Admittedly, I am also leery of those who publicly claim that they have been "shown the light", that God spoke to them as a means of justifying their actions, their policies etc. Yes I am a bit cynical, but when some people claim that they have been called by G-d, that they experienced an epiphany, more times than not it strikes me as incredibly self serving and a justification for poor ideas. This was most evident in the U.S. Senate campaign in the state of Nevada. The Republican candidated claimed that she had been called by G-d to run. Not only do I find such "light showing" and indication of poor lighting, but rather cheap lighting at that. If there is a possiblity of demeaning G-d, this would be it. Watching these political events unfold from Toronto, left me shaking my head, as I almost felt compelled to apologize that the American electorate doesn't really believe politicians when they say that they have been "called by G-d" to run. Yet I can't apologize because there is such a large section of Americans that does believe such a thing. My sense is that Canadian politicians couldn't get away with such language. Perhaps the Canadian electorate is too sophisticated.
Moshe experiences an incredibly powerful revelation. Moshe is shown the light. Moshe experiences a life change moment of clarity. Va'yar, V'Hinei Hasne Boer Ba'Aish V'HaSneh Eineno Ukal - he saw and behold! the bush was burning in the fire but the bush was not consumed.(Ex. 3:2) What made this epiphany this revelation so authentic compared to the so many that I hear others claim. I think people indeed "see" a light. I think people, indeed, here their names called, like Moses heard his name called. For me, what made Moses' ephiphany so authentic was Moses, and his response. When called, Moshe responds Hineini - Here I am (3:4). He doesn't run away, neither does he run towards God. Rather he stands his ground and declares his existance. Most people I would imagine, would run away when we hear G-d. I know that there are others that would run towards G-d with no trepidation, no awe, no fear as if their best friend is calling them. When G-d tells Moshe what is entailed in this calling, Moshe humility demonstrates that this calling is the real thing. He doesn't think he is worthy to have such a calling: Mi Anochi Ki Eileich - Who am I that I should go? (3:11).

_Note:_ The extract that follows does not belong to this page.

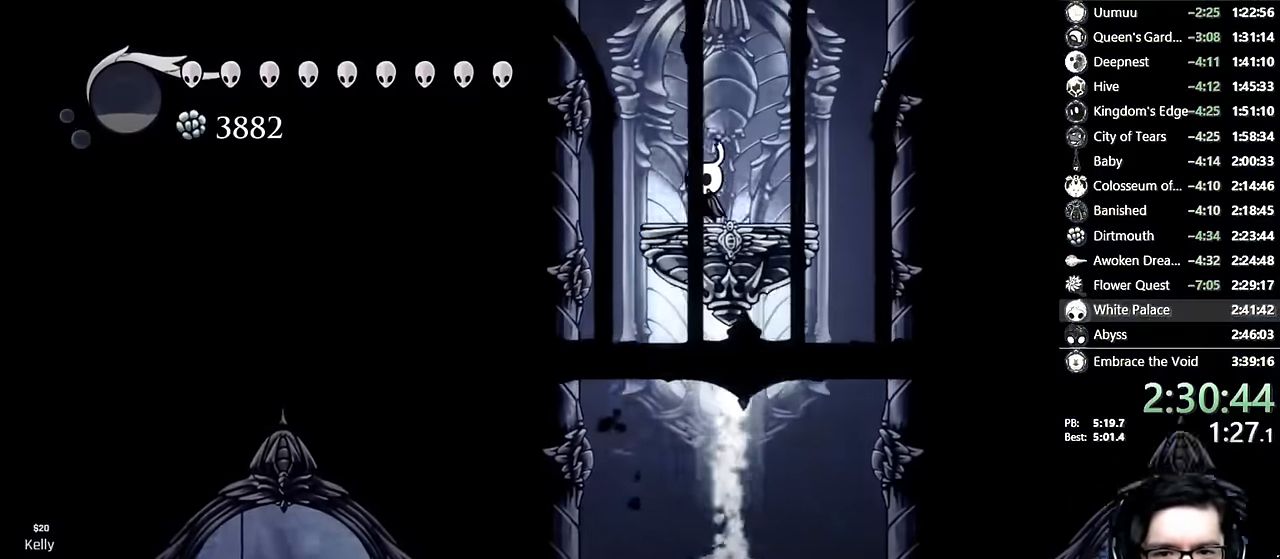
{"buttons": [], "left_stick": "center", "right_stick": "center"}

I am not qualified nor worthy to be chosen by you.
It seems to me that you know you have been "shown the light" if it the light leaves you in awe, ready to pay the price required to change your life. You know that you have experienced an epiphany when you feel mortal, limited and so ill prepared that you are left wondering, "How the hell am I going to go this?" If an epiphany leaves you humbled then and mortal, then it seems to me that you have experienced something authentic. Using that criteria I have experienced a several ephiphanies, not one big one that was earth shattering, but smaller ones that impacted certain phases of my life.

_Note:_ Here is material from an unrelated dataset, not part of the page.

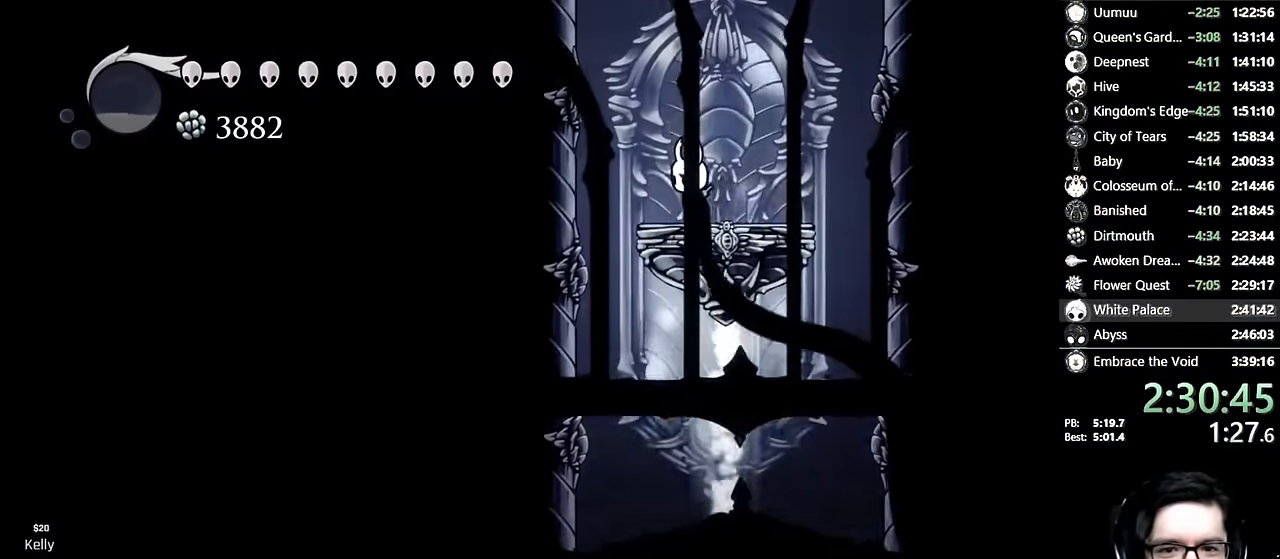
{"buttons": [], "left_stick": "center", "right_stick": "center", "events": []}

Becoming a Father was the biggest epiphany. The light that shown from every one of my children was not only awesome but the idea that I was now responsible to raise a child in this world was not only overwhelming but left me feeling incredibly mortal. Ironically, my decision to become a Rabbi was not an answer to a calling. However when I completed the work and on the day that I was given the title Rabbi- I still did not hear my name being called. I did experience something very powerful, overwhelming, and awe inspiring. I had become a link in a chain of learning and that would mean something to me for the rest of my life. I still wonder if G-d was speaking to me. I wonder what G-d was saying. Most likely the calling is more of a reminder that we are being entrusted with something precious, and something sacred and we shouldn't mess it up too much since it needs to be passed to the next generation. Not exactly as powerful a message as Moses received. I guess I should feel as if I am lucky to realize that I had been shown the light to begin with.